Independent comics of the 1980s
This is a list of comic book series, anthologies, and magazines released in the 1980s by independent publishing companies on the North American market (including some seminal British imports of the time). I was very excited to compile it because it was like venturing into uncharted territory for me; as neither an American nor a comic book reader during the 1980s, I had previously only heard of less than half of the titles included here. However, the upshot is that I don’t feel particularly qualified to properly introduce the topic. I would therefore direct anyone interested in learning more about the broader historical context of the comics featured on the list to the following sources:
- A History of Indy Comic Books by Stephen Philip Jones
- The Independent Spirit: Comic Books Outside the Mainstream by Andy Ritter
- 80–’89: Comics’ Greatest Decade by Ho Che Anderson
- Nexus, Zot!, The Rocketeer, American Flagg & Mr Monster Too! : The Third Way Of The Superhero In The Somewhat Radical 1980s by Colin Smith
- large portions of Mike Sterling’s Progressive Ruin blog
Some of the publishing houses behind the comics on the list folded after only a few years, while others remain household names associated with creator-owned and alternative comic books to this day. What allowed them to grow and prosper during the 1980s was the expansion of direct market distribution, in which comic book releases were sold exclusively through specialty shops. This opportunity to target the burgeoning comic book fandom composed of more mature readers allowed the companies to introduce countless comic books that were vastly different in form and content from the offerings of the DC-Marvel duopoly.

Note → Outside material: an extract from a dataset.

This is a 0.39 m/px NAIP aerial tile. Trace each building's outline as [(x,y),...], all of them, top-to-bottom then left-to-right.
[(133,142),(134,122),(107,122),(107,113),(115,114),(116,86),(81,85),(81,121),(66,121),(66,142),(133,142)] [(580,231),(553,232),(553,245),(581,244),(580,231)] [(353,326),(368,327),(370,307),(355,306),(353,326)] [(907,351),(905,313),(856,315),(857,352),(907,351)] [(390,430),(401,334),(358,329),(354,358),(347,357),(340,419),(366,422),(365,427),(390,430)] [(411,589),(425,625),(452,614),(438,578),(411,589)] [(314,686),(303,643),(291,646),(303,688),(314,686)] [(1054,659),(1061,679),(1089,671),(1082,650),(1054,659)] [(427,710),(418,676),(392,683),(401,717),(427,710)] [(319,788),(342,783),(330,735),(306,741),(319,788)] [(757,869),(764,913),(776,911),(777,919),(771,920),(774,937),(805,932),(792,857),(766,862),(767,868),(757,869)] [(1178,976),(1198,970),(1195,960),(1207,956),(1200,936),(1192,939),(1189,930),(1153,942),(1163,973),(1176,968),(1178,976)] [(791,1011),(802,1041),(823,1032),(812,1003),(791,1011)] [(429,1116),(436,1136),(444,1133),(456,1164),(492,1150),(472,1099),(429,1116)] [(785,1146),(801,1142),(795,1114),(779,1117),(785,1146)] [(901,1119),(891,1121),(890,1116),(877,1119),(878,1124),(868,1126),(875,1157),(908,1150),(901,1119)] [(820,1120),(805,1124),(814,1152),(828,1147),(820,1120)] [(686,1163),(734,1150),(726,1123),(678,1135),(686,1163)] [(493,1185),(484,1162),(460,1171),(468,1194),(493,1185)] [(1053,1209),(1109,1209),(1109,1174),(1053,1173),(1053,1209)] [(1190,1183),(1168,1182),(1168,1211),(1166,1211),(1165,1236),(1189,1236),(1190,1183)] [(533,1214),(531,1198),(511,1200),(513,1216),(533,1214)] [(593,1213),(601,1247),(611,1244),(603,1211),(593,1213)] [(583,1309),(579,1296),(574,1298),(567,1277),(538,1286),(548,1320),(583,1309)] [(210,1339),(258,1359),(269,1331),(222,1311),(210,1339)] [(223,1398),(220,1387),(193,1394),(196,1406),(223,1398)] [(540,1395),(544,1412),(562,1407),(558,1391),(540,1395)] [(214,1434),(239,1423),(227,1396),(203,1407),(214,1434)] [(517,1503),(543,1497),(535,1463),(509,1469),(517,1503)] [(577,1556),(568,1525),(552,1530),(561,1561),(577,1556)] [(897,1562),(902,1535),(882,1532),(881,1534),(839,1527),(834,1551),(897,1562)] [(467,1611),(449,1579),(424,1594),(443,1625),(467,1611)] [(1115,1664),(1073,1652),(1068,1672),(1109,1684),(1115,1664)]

The writers and artists behind these indie series included both fresh talent (including outsider creators completely isolated from the mainstream comic market) as well as experienced industry veterans who were eager to take advantage of the creative freedom granted to them by small press publishers. Their new wave of comic books had a more personal (or “auterish”) tone and tended to push narrative and visual boundaries. Due to a lack of editorial intervention and internal censorship procedures, these comics frequently featured more mature content. On the one hand, this meant titillating elements of sex, drugs, and gritty violence; on the other hand, indicators of actual maturity appeared, such as deeper character psychology and the introduction of socially conscious or even politically subversive themes. Many artists experimented with ambitious techniques that were far removed from the “four-color” look of mainstream comics.
The 80s indie scene also introduced previously unseen genre diversity. To be sure, some of the series featured superhero stories that competed with DC and Marvel, while others were intended to be critiques and parodies of the superhero archetype. However, a large portion of the offerings represented other popular fiction genres such as fantasy, science fiction, horror, thriller, and mystery. Aside from pulpy adventures, many slice-of-life, autobiographical, or satirical narratives flourished. Some of the titles published during the 1980s boom built on the countercultural and anti-establishment conventions and aesthetics of the earlier wave of “alternative comix.”
Some technical notes on my list selections are in order. I allowed titles that debuted in the 1970s but still thrived for the next decade, as well as those that appeared at the tail end of the 1980s and are commonly regarded as “90s comics”. Despite their cultural significance at the time, I didn’t include any manga translations (such as Lone Wolf and Cub) or reprints of the older material (including Will Eisner’s The Spirit). While Epic Comics, a Marvel imprint, is not technically an independent publisher, it felt wrong to leave it off the list.